I needed a rectifier for a new transformer I bought second hand. All I know is that it outputs 13.7 Volts. And I'm not very good at telling how many Amps it has by the size of it (~ 3 Inch each side), so I whould say that it is at least 2 Amps... but just in case, I want to use a rectifier that is more than 4 Amps...

I went to buy a rectifier to a local electronics store, and I basically had a choice between 4A 100V and 8A 400V.

Since I don't know the output Amps for the transformer, I want to use the 8A 400V rectifier.

But, is there a performance difference between the 100V and 400V when it will be used for only 13.7V ?

Also, if I use 2, 4 Amps rectifires in parallel, does that mean that together they are 8 Amps ?

 

No performance hit from higher than needed voltage rating in the diodes. Hint - it is often as cheap to buy 400 volt 35 amp bridges as several diodes rated at less current.

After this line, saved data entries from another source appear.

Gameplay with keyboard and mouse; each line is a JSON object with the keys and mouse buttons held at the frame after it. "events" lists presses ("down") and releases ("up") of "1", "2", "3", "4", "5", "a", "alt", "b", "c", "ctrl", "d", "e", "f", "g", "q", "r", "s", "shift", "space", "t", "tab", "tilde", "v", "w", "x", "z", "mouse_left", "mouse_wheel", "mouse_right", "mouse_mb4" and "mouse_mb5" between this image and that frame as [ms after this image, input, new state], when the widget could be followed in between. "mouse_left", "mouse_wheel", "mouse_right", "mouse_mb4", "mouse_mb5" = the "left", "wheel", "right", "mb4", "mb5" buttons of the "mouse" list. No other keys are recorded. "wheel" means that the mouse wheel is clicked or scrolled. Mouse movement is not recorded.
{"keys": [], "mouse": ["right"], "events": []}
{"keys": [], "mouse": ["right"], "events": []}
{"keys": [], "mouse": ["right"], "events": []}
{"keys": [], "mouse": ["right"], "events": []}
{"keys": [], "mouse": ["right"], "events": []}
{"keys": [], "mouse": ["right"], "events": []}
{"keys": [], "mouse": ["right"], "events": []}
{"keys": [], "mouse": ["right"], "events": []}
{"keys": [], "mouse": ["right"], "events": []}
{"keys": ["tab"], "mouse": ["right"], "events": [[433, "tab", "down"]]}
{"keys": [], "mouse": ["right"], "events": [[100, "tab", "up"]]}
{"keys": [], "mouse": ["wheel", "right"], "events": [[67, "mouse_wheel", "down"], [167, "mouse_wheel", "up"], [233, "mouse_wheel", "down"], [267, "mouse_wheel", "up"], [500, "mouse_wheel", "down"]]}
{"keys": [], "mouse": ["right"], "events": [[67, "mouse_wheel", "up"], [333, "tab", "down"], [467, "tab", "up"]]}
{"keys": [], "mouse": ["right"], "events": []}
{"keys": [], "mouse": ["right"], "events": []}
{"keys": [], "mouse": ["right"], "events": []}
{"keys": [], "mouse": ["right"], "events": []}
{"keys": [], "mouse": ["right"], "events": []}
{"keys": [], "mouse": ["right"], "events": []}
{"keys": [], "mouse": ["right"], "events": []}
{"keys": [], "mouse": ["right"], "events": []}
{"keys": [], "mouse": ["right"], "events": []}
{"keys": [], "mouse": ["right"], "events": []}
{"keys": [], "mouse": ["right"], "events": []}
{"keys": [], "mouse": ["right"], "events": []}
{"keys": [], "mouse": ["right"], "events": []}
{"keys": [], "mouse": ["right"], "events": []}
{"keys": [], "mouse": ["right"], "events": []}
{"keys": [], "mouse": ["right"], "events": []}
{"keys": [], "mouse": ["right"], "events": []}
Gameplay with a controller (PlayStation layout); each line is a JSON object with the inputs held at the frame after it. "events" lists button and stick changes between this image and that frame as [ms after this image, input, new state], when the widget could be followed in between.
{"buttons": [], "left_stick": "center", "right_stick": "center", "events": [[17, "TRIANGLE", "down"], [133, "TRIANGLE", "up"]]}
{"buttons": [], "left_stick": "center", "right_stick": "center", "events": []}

Paralleling rectifiers just means that one will get warmer than the other, hog current, die, and cause the other one to fail. Always get diodes with some extra current capacity.

 

OK, thank you very much

 

The higher-voltage rectifying diodes typically have a higher forward voltage drop than a low-voltage rectifier. If the forward voltage drop of the 400V rectifier is 1.3V, your DC output will drop about 1.2V compared to the low-voltage rectifier (in a bridge configuration).

 

So, are you saying that the diference between them is ~ 0.1V in the voltage drop ?

 

The higher-voltage rectifying diodes typically have a higher forward voltage drop than a low-voltage rectifier. If the forward voltage drop of the 400V rectifier is 1.3V, your DC output will drop about 1.2V compared to the low-voltage rectifier (in a bridge configuration).

uhh, no. A silicon diode drops the same amount of voltage. 400V isn't that much to solid state electronics. Maybe a 4KV diode would show some difference, never gone there. Differences between families may vary by millivolts, but not usually. It has to do with the PN junction drop, and the resistance of the connecting wires within the diode.

 

Bill, high reverse voltage specs in rectifying diodes usually come at the expense of forward voltage (VF). I think this is because manufacturers stack junctions to get the higher voltage ratings. The limit for silicon rectifying diodes seems to be about 200V. Above that, VF usually increases. Here are some specs for typical silicon rectifier diodes in the range that CVMichael is looking at.
Notice how VF jumps to from .88V to 1.25V @3A @25 degC in the MUR series as voltage doubles from 200V to 400V. This is pretty typical of silicon rectifiers.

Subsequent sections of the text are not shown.